For this listing, the lines between the one holding "воспрїи́мемъ." and the one holding "бг҃а,=꙳=[[=Въ пѧто́къ є҃і", inclusive, must be set down exactly.
#####
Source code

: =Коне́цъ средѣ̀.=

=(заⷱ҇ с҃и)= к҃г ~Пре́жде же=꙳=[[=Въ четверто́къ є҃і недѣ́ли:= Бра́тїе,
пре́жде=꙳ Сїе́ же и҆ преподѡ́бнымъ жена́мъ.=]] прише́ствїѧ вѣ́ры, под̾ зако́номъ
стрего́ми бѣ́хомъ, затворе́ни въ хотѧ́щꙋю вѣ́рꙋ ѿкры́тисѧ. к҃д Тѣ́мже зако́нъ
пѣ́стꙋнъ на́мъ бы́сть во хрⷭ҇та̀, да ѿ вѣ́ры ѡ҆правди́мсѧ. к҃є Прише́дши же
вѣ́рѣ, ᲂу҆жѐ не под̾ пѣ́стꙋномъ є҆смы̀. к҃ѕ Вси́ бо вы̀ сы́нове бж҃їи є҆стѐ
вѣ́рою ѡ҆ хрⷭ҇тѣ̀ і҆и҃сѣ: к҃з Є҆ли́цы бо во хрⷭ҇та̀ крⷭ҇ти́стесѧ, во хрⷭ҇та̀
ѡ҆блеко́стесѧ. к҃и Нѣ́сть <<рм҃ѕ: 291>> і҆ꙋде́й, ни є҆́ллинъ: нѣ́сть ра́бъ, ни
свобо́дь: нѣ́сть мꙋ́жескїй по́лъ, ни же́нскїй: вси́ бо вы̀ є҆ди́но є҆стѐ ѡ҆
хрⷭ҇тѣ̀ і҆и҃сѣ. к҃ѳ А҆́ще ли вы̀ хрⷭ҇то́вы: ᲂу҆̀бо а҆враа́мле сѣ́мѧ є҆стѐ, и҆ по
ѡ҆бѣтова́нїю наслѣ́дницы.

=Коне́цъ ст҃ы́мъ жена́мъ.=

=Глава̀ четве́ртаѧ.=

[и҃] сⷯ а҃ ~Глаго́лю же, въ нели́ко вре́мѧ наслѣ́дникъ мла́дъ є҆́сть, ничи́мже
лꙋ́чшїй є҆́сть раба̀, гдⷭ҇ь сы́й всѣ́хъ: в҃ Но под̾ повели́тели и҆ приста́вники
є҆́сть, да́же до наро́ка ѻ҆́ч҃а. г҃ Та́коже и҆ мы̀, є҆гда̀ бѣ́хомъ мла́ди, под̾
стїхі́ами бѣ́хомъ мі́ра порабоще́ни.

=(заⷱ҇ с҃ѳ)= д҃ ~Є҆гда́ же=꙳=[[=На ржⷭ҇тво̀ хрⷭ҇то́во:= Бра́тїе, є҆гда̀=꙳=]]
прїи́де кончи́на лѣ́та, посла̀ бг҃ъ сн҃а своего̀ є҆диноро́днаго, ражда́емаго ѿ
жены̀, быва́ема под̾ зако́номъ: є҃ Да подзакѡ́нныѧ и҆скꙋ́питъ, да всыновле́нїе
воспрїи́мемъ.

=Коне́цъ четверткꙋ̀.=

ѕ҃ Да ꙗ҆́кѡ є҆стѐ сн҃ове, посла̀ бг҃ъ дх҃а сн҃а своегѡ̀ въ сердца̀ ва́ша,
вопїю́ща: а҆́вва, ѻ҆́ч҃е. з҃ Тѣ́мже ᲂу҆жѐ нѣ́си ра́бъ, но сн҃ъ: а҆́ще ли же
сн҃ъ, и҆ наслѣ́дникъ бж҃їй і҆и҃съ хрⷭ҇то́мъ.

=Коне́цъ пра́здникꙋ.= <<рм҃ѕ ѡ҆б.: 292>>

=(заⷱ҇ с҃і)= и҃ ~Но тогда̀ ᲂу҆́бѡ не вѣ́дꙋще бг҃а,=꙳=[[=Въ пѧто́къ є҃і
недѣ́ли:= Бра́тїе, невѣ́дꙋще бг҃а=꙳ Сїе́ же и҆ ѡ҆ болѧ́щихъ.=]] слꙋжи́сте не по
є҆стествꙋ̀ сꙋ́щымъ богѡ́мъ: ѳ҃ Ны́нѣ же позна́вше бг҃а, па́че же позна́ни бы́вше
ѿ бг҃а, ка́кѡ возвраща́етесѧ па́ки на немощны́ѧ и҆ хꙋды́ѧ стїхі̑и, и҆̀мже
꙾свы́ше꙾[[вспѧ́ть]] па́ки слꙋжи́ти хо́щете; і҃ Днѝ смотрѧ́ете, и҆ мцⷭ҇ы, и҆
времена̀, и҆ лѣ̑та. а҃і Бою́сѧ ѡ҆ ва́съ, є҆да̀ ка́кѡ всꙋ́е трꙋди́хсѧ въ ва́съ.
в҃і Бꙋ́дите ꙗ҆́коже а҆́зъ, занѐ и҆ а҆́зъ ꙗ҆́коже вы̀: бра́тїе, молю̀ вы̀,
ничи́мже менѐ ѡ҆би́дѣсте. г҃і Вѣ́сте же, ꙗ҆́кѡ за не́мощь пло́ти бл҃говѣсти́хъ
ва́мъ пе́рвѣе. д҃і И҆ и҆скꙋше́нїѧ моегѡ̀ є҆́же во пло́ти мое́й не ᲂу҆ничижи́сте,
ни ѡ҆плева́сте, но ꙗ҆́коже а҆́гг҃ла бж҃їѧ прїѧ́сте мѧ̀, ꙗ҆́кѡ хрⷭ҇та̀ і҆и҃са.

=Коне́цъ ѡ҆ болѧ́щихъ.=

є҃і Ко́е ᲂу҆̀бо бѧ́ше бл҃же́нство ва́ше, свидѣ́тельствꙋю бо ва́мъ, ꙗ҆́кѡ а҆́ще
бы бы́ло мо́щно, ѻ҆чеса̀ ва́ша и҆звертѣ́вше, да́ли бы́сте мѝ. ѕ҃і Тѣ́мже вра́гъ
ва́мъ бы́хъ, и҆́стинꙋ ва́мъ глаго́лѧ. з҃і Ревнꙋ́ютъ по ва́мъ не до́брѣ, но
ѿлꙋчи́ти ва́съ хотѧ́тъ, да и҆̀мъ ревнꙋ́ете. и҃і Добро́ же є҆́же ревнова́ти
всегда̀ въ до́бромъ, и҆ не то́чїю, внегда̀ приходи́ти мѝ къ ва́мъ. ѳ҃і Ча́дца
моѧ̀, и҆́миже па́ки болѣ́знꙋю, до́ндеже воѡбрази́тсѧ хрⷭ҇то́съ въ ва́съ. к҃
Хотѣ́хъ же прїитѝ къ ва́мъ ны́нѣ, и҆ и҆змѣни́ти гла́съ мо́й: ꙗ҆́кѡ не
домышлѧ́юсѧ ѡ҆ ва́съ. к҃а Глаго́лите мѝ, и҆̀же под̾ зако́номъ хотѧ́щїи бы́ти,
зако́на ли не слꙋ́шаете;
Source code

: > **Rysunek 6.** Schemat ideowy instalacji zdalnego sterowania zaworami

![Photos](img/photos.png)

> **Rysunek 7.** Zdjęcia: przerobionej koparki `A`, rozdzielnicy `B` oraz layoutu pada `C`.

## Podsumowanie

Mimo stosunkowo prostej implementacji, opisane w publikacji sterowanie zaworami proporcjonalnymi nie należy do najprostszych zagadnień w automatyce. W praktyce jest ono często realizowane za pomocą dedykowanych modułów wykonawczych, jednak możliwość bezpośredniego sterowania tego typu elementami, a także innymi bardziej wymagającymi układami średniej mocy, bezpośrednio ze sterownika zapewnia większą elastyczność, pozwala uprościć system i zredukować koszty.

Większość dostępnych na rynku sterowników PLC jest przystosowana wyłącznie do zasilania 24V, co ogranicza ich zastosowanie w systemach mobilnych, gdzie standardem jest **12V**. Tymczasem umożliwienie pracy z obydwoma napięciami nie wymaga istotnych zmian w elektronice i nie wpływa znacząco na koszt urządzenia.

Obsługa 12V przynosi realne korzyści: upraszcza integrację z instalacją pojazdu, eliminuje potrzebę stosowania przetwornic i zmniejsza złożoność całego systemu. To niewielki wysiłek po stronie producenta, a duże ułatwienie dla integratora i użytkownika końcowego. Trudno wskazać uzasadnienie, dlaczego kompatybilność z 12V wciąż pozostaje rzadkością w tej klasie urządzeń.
#####
## [Solution]
воспрїи́мемъ.

=Коне́цъ четверткꙋ̀.=

ѕ҃ Да ꙗ҆́кѡ є҆стѐ сн҃ове, посла̀ бг҃ъ дх҃а сн҃а своегѡ̀ въ сердца̀ ва́ша,
вопїю́ща: а҆́вва, ѻ҆́ч҃е. з҃ Тѣ́мже ᲂу҆жѐ нѣ́си ра́бъ, но сн҃ъ: а҆́ще ли же
сн҃ъ, и҆ наслѣ́дникъ бж҃їй і҆и҃съ хрⷭ҇то́мъ.

=Коне́цъ пра́здникꙋ.= <<рм҃ѕ ѡ҆б.: 292>>

=(заⷱ҇ с҃і)= и҃ ~Но тогда̀ ᲂу҆́бѡ не вѣ́дꙋще бг҃а,=꙳=[[=Въ пѧто́къ є҃і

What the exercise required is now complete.